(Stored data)
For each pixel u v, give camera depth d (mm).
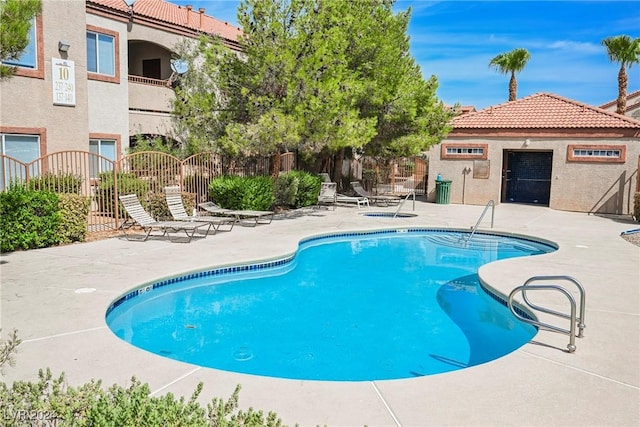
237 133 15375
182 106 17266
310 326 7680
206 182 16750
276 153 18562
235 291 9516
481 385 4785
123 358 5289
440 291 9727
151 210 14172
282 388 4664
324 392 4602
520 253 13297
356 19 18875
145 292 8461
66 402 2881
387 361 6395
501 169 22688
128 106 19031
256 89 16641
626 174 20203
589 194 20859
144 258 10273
--
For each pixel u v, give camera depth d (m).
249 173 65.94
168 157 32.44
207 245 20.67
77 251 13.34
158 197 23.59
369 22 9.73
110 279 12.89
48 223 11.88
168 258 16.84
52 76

(Exercise)
Your reply should hold every line from the data that contains "give", copied in full.

(Reply)
For each pixel u v, give camera depth d (mm).
For each pixel u v, give camera depth d (m).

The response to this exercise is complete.